* [Work required] Please tell how many of the lines below contain "HealthRelatedRights", using only a number.

Items from a dataset
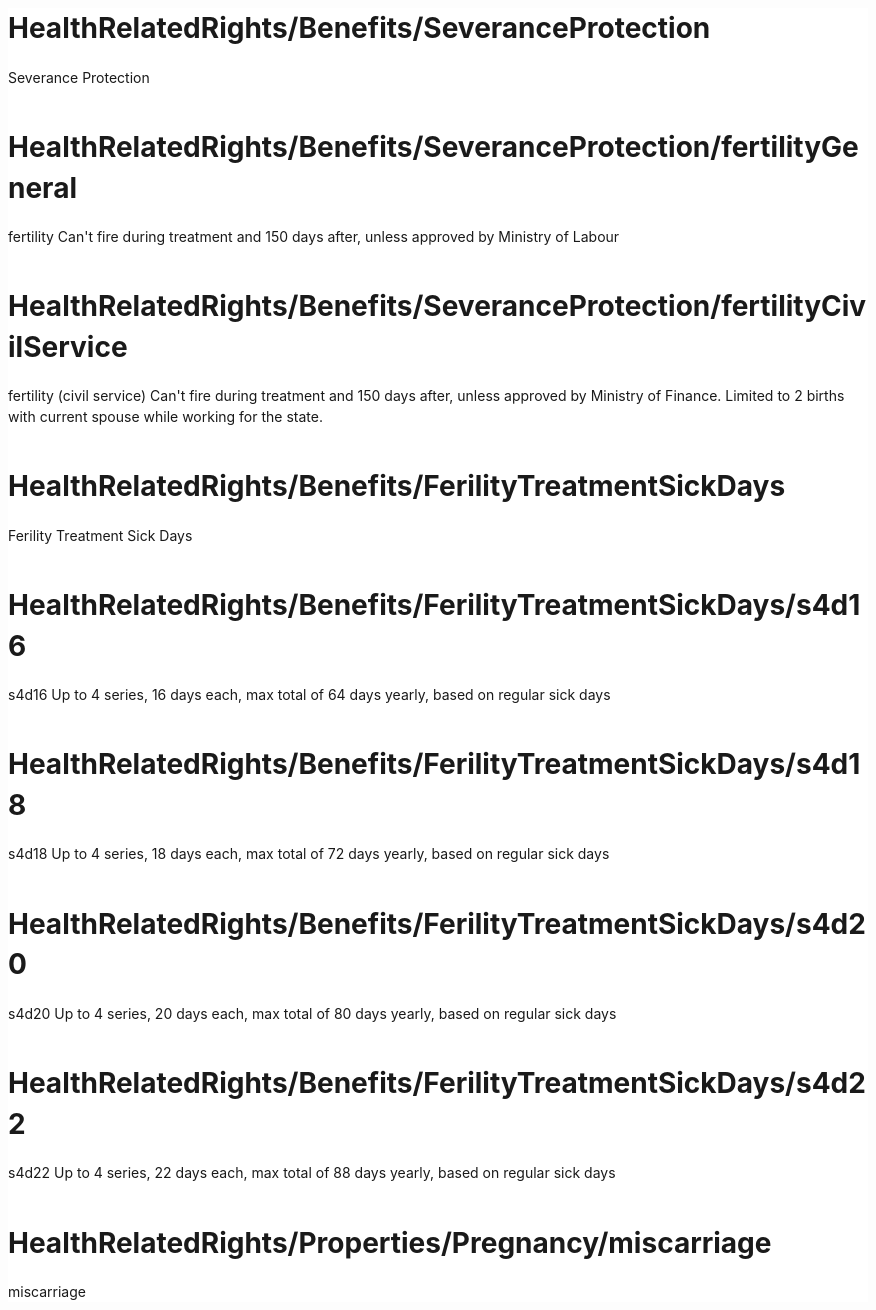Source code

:# HealthRelatedRights/Benefits/SeveranceProtection
Severance Protection


# HealthRelatedRights/Benefits/SeveranceProtection/fertilityGeneral
fertility
Can't fire during treatment and 150 days after, unless approved by Ministry of Labour

# HealthRelatedRights/Benefits/SeveranceProtection/fertilityCivilService
fertility (civil service)
Can't fire during treatment and 150 days after, unless approved by Ministry of Finance. Limited to 2 births with current spouse while working for the state.

# HealthRelatedRights/Benefits/FerilityTreatmentSickDays
Ferility Treatment Sick Days


# HealthRelatedRights/Benefits/FerilityTreatmentSickDays/s4d16
s4d16
Up to 4 series, 16 days each, max total of 64 days yearly, based on regular sick days

# HealthRelatedRights/Benefits/FerilityTreatmentSickDays/s4d18
s4d18
Up to 4 series, 18 days each, max total of 72 days yearly, based on regular sick days

# HealthRelatedRights/Benefits/FerilityTreatmentSickDays/s4d20
s4d20
Up to 4 series, 20 days each, max total of 80 days yearly, based on regular sick days

# HealthRelatedRights/Benefits/FerilityTreatmentSickDays/s4d22
s4d22
Up to 4 series, 22 days each, max total of 88 days yearly, based on regular sick days

# HealthRelatedRights/Properties/Pregnancy/miscarriage
miscarriage
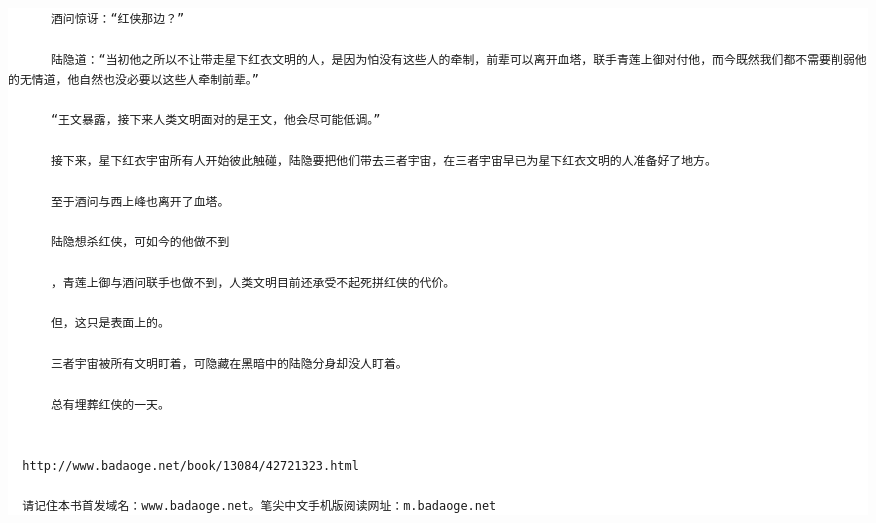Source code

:           酒问惊讶：“红侠那边？”
      
          陆隐道：“当初他之所以不让带走星下红衣文明的人，是因为怕没有这些人的牵制，前辈可以离开血塔，联手青莲上御对付他，而今既然我们都不需要削弱他的无情道，他自然也没必要以这些人牵制前辈。”
      
          “王文暴露，接下来人类文明面对的是王文，他会尽可能低调。”
      
          接下来，星下红衣宇宙所有人开始彼此触碰，陆隐要把他们带去三者宇宙，在三者宇宙早已为星下红衣文明的人准备好了地方。
      
          至于酒问与西上峰也离开了血塔。
      
          陆隐想杀红侠，可如今的他做不到
      
          ，青莲上御与酒问联手也做不到，人类文明目前还承受不起死拼红侠的代价。
      
          但，这只是表面上的。
      
          三者宇宙被所有文明盯着，可隐藏在黑暗中的陆隐分身却没人盯着。
      
          总有埋葬红侠的一天。
      
      
      http://www.badaoge.net/book/13084/42721323.html
      
      请记住本书首发域名：www.badaoge.net。笔尖中文手机版阅读网址：m.badaoge.net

* [Expected answer] 9